§ Assignment 1:
Answer these from the emissions notebook excerpt below, one line each:
(a) Which years of data are kept after the CSV file is read?
(b) Which two columns are subtracted to create "non_operational_emissions_MtCO2e"?
(c) How many top producers does the function keep?
§ Assignment 2: Pick up the emissions notebook excerpt below from its last line and continue writing the code.

In [3]:
import polars as pl
import altair as alt

# avoids errors from maximum allowed rows in altair
alt.data_transformers.disable_max_rows()

DataTransformerRegistry.enable('default')

In [4]:
#read in emissions data
emissions = pl.read_csv('data/emissions_high_granularity.csv', skip_rows = 1).filter(pl.col("year") >= 2000)

    
emissions = emissions.with_columns((pl.col("total_emissions_MtCO2e") - pl.col("total_operational_emissions_MtCO2e"
                                                                   )).alias("non_operational_emissions_MtCO2e"))

In [5]:
def top_producers_commodity(df):
        # identify names of top producers 
        top_producers = df.group_by(["parent_entity"]
                    ).agg(pl.col("total_emissions_MtCO2e").sum()
                         ).sort("total_emissions_MtCO2e", descending = True
                               ).top_k(20, by = "total_emissions_MtCO2e")

§ Provided data:

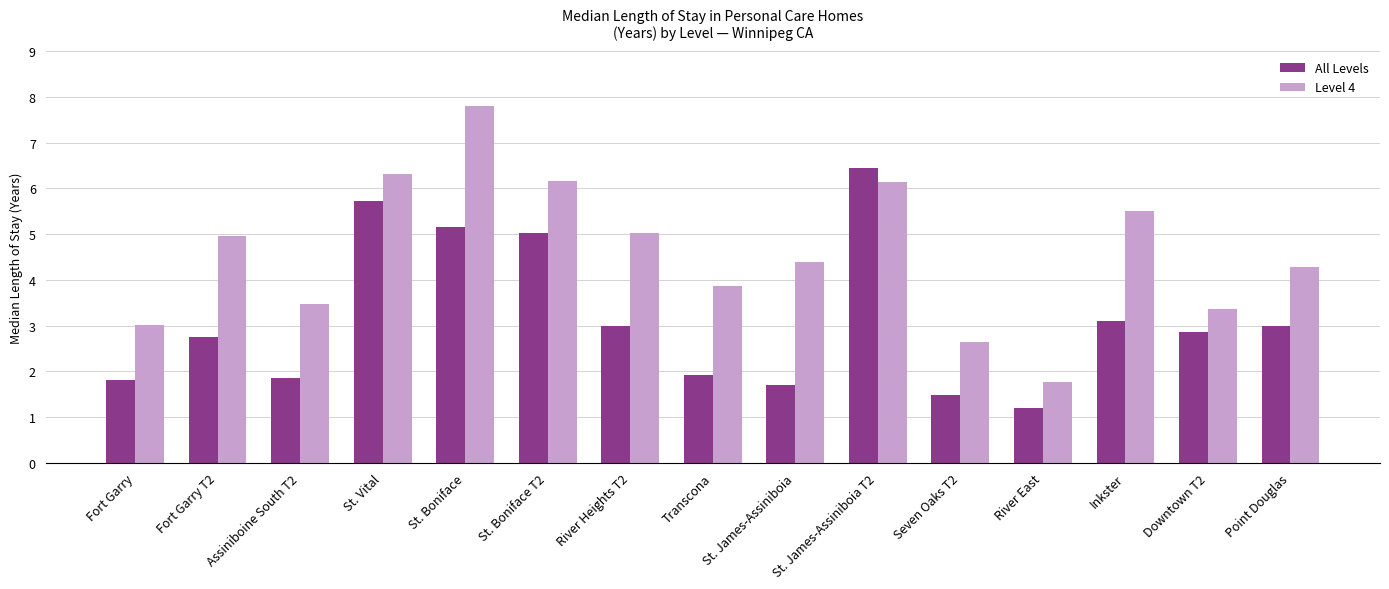

What is the greatest value displayed?

7.8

§ Written reply 1:
(a) Years 2000 and later (year >= 2000).
(b) "total_operational_emissions_MtCO2e" is subtracted from "total_emissions_MtCO2e".
(c) 20.

§ Written reply 2:
    
        top_producer_names = top_producers.select("parent_entity").to_series().to_list()

        # find annual emissions of top producers

        top_producer_annual_emissions = df.filter(pl.col("parent_entity").is_in(top_producer_names))

        # map annual emissions of each top producer 

        chart = alt.Chart(top_producer_annual_emissions).mark_bar().encode(
            alt.X("parent_entity:N").sort("-y"),
            alt.Y("total_emissions_MtCO2e:Q"),
            alt.Color("commodity:N", title = "Commodity Type"))

        return chart

top_producers_commodity(emissions)